### WHAT TO DO:
Using the material below, print the line that contains "thumb cmc: (254, 221)", the line that contains "thumb ip: (376, 53)", and every line in between, exactly and nothing else.

+===+

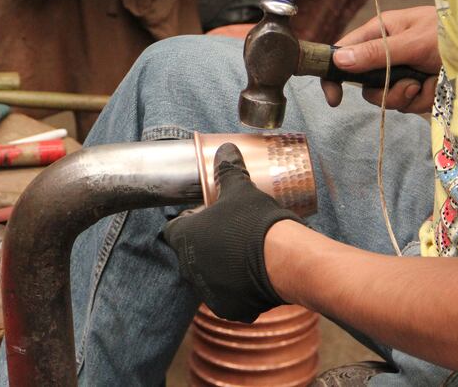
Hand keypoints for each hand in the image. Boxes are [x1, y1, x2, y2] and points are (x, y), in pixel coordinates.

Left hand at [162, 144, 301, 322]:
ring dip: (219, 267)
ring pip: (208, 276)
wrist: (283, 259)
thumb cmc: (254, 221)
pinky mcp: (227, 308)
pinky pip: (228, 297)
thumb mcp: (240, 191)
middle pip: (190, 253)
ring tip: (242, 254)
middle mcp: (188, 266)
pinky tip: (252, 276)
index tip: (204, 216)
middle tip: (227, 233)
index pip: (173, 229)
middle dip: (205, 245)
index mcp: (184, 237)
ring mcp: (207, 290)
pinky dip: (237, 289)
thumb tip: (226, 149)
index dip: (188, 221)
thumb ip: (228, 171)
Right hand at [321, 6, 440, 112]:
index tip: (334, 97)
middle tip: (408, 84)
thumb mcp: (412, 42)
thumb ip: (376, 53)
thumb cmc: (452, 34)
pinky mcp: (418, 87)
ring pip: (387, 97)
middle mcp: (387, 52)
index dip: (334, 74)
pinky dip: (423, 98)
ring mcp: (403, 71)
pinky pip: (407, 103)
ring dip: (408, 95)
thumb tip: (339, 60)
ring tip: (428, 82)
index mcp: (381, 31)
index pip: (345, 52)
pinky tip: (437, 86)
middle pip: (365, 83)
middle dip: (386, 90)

+===+

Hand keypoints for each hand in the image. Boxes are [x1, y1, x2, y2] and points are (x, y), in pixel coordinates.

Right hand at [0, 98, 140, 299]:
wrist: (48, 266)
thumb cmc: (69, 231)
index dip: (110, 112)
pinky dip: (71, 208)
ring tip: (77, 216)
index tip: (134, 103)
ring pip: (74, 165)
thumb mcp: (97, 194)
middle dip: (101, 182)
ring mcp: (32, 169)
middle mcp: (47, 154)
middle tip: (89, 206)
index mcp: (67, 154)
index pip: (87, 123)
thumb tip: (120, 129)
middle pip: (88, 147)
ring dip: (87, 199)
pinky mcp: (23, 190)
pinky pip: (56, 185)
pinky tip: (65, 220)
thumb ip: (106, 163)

+===+

### RESULT OF THE EXERCISE:
thumb cmc: (254, 221)
pinky mcp: (227, 308)
pinky pip: (228, 297)
thumb mcp: (240, 191)
middle pip: (190, 253)
ring tip: (242, 254)
middle mcp: (188, 266)
pinky tip: (252, 276)
index tip: (204, 216)
middle tip: (227, 233)
index pip: (173, 229)
middle dip: (205, 245)
index mcp: (184, 237)
ring mcp: (207, 290)
pinky dip: (237, 289)
thumb tip: (226, 149)
index dip: (188, 221)
thumb ip: (228, 171)
Right hand at [321, 6, 440, 112]:
index tip: (334, 97)
middle tip: (408, 84)
thumb mcp: (412, 42)
thumb ip: (376, 53)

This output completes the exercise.